Tenho muitas, imensas destas coisas na minha vida, estes pequenos bilhetes de algures, assim como o texto do Tomé. E por outro lado é tudo tão subtil que é quase intangível.

Quando o Tomé morreu, "por acaso" uma das minhas professoras alemâs estava em Lisboa, fiz uma consulta com ela. Nessa altura tinha a certeza de que eu e o Tomé iamos continuar a comunicar - e acredito mesmo que comunicámos pelo menos duas vezes. Com ela tentei compreender de que forma, não fomos capazes de chegar a nenhuma conclusão. Eu nunca senti que tinha perdido o Tomé, porque sempre acreditei que estariamos ligados de outra forma. Hoje questiono-me. Porque já não o sinto? Ando distraída? ele afastou-se? voltou a nascer? Boas perguntas, as respostas parecem chegar sempre cifradas. 

Erica quase a receber o Tomé
Outro Tomé :)
Há talvez um mês, uma colega que é parteira, partilhou num grupo que tinha estado num parto maravilhoso, que estava deliciada, que os pais eram maravilhosos, o bebé também, tinha corrido tudo tão bem. Fiquei ligada. No dia seguinte disse uma frase trivial que poderia perfeitamente não ter dito "O Tomé já está no colinho da mãe." Achei bonito a coincidência, pensei que se o Tomé renascer, espero que tenha assim um parto lindo e uma família linda que o ame muito, pensei nisso, foi reconfortante e depois esqueci. 

Algum tempo depois a Erica voltou a falar num parto, foi o parto seguinte de que falou, contou que tinha sido também um parto incrivel, o nome do bebé? Isac. 
Isac é o nome do meu outro filho. Dois partos, duas partilhas, das duas vezes o nome do bebé é mencionado e os nomes são os dos meus dois filhos. 

Brinquei com a minha filha Bianca... "só faltas tu" Francamente se a Erica assistisse a um parto de uma Bianca seria quase demasiado :)

Ainda assim fiquei atenta, pensei que as mensagens não são assim tão óbvias. Daí a umas semanas houve um encontro, um encontro onde as pessoas falam abertamente sobre a morte e o luto, chama-se Death Café e ácontece um pouco por todo o mundo. Neste encontro chegou uma mãe com uma filha muito jovem. A filha não era para vir, tinha ido para acompanhar a mãe que se sentia frágil. O nome da filha? por esta altura é fácil adivinhar: Bianca.

Claro que é possivel escolher acreditar em coincidências, mas seja pelo que for os meus filhos têm nomes incomuns... Isac, Bianca, Tomé. Quais são as possibilidades? Eu não sei, mas dá-me que pensar.

Tomé, quer andes aí ou já tenhas nascido, ou mesmo que tenhas desaparecido para sempre. Fazes-me falta. Muita falta.
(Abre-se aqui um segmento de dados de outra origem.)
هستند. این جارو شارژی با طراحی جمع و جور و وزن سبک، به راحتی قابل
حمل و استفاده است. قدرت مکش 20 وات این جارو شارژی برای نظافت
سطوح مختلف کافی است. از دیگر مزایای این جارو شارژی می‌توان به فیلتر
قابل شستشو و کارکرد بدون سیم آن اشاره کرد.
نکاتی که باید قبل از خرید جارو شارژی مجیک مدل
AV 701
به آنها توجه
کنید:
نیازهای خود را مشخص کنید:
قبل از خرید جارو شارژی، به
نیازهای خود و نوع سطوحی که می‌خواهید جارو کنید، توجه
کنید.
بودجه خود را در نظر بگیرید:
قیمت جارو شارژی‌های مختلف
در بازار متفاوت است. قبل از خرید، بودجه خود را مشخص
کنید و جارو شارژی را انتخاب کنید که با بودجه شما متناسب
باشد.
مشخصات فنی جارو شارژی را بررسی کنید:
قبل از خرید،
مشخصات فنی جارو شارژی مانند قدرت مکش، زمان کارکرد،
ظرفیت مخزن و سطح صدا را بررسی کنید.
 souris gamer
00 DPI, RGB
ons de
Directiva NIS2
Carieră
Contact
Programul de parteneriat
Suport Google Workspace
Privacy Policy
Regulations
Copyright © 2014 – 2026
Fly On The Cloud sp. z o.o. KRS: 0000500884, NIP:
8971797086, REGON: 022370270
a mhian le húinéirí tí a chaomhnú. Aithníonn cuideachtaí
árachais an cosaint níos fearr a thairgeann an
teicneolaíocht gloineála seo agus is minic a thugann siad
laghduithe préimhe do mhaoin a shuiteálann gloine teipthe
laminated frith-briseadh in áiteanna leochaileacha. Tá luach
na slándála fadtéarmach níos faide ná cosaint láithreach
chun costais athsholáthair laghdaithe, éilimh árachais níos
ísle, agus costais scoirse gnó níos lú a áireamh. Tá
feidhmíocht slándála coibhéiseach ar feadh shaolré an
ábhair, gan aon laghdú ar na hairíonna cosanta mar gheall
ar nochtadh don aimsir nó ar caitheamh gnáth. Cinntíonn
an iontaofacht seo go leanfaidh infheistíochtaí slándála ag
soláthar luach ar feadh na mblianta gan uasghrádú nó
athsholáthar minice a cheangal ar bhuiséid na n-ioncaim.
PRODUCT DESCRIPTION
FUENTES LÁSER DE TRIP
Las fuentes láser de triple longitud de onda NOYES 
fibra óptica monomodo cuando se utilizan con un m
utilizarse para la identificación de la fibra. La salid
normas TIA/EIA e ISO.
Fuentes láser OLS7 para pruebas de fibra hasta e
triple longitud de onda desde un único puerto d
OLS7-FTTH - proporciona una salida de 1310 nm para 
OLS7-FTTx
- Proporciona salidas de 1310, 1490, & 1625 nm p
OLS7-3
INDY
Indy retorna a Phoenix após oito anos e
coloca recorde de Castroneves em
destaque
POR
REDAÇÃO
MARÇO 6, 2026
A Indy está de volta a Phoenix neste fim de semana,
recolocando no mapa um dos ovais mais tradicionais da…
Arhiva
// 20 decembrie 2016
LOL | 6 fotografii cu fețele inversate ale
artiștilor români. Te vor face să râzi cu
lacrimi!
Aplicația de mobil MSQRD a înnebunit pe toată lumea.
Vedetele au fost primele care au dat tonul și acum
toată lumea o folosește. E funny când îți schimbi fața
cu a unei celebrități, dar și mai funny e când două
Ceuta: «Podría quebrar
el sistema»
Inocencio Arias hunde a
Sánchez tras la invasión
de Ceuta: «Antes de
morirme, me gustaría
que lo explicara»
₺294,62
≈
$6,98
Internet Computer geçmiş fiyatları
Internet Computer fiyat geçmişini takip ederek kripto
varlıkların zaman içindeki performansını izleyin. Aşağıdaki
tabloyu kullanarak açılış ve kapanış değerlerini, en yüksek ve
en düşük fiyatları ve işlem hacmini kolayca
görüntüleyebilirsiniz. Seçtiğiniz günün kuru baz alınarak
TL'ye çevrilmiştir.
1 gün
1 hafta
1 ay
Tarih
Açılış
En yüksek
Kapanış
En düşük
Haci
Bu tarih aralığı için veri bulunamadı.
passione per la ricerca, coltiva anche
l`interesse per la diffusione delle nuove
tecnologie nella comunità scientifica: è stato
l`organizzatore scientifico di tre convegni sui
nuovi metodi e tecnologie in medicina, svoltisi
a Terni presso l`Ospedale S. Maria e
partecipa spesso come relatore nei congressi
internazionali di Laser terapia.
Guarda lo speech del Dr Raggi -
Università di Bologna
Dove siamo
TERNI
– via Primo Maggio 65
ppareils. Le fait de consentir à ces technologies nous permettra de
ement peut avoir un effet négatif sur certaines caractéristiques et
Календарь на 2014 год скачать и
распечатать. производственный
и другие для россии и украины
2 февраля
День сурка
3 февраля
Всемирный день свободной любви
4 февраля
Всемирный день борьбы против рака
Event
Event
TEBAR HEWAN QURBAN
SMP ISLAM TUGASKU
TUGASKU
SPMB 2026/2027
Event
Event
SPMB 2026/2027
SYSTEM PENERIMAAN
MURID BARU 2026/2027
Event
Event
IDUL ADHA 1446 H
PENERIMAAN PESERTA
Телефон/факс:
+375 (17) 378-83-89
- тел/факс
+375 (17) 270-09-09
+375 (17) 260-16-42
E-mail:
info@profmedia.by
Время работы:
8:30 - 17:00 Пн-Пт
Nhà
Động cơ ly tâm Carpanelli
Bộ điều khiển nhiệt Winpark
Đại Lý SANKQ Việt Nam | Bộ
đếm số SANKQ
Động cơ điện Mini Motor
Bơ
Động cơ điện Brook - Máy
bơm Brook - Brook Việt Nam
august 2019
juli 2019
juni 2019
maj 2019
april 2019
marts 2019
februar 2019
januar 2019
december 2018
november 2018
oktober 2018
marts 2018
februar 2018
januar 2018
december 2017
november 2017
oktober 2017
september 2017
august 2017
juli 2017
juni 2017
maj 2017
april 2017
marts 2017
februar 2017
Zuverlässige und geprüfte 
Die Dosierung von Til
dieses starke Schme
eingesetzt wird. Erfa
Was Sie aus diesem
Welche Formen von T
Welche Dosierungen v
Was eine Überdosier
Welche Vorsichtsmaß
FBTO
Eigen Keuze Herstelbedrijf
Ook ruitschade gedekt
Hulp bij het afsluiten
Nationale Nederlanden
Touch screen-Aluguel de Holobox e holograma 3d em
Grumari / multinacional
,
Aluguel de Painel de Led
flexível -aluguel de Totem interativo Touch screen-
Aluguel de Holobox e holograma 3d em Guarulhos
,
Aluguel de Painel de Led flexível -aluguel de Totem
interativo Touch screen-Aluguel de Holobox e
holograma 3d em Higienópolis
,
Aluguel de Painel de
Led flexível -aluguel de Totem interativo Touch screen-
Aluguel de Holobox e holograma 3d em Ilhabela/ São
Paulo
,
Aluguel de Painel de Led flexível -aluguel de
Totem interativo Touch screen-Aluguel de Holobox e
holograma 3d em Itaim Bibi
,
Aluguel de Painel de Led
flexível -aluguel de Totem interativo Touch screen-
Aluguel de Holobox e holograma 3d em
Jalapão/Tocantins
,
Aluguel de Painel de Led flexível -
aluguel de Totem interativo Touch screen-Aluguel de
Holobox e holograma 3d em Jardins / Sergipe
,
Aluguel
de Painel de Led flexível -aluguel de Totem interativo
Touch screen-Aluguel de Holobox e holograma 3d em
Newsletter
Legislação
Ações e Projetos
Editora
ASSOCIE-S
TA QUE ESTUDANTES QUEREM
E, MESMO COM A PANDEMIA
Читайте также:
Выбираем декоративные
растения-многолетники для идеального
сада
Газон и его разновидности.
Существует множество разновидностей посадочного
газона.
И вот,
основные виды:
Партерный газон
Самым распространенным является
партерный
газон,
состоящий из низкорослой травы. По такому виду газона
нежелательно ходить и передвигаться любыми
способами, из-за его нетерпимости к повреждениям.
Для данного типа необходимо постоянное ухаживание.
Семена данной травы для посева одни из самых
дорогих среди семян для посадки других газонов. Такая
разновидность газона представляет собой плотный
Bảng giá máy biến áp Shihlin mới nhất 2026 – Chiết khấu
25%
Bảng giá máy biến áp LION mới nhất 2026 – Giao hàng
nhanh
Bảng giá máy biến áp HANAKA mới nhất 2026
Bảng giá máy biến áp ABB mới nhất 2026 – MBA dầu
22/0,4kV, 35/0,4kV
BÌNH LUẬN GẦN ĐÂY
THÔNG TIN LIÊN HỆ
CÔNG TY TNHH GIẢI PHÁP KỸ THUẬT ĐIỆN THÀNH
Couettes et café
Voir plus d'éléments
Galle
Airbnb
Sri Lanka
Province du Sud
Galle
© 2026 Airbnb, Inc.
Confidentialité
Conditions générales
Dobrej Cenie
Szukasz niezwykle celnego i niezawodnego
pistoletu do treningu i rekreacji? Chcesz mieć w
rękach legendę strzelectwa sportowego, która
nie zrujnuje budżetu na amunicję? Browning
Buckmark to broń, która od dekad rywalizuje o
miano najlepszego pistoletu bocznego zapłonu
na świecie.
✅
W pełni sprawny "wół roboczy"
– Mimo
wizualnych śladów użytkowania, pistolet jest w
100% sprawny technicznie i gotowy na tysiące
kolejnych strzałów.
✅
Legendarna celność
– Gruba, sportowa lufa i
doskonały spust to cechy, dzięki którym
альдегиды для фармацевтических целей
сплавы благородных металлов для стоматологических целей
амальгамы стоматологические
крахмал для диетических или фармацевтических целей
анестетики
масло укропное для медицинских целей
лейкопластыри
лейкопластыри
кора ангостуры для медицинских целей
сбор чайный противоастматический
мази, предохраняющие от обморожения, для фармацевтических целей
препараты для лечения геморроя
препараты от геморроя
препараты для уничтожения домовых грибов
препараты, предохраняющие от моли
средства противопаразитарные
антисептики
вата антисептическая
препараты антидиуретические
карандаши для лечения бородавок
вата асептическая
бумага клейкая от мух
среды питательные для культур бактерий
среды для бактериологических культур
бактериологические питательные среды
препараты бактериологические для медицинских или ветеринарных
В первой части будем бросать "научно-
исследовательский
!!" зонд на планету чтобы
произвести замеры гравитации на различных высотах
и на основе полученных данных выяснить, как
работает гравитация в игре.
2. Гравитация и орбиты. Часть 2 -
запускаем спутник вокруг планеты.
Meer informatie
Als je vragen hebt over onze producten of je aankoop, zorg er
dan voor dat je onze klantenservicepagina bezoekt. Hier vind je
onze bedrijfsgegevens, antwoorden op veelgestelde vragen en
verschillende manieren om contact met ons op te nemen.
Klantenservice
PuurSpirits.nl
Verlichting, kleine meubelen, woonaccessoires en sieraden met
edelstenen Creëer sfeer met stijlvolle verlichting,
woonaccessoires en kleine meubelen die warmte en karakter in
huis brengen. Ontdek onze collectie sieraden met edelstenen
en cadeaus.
Não vou correr para a morte pare te reencontrar, embora tenha dias em que me apetece, antes de ir ainda tenho que fazer aqui, ainda tenho de quem cuidar aqui, ainda tenho a tua herança para honrar aqui. Espero que seja verdade que tudo é mais bonito desse lado. 

Diria "só quero que sejas feliz" se não fosse, da última vez que te disse isso, teres olhado para mim com um ar gozão e dito: Só? 
Tens razão filho isso não é nada pouco. É mesmo uma coisa que não se pode pedir a ninguém. Só quero que sejas quem és, onde quer que estejas.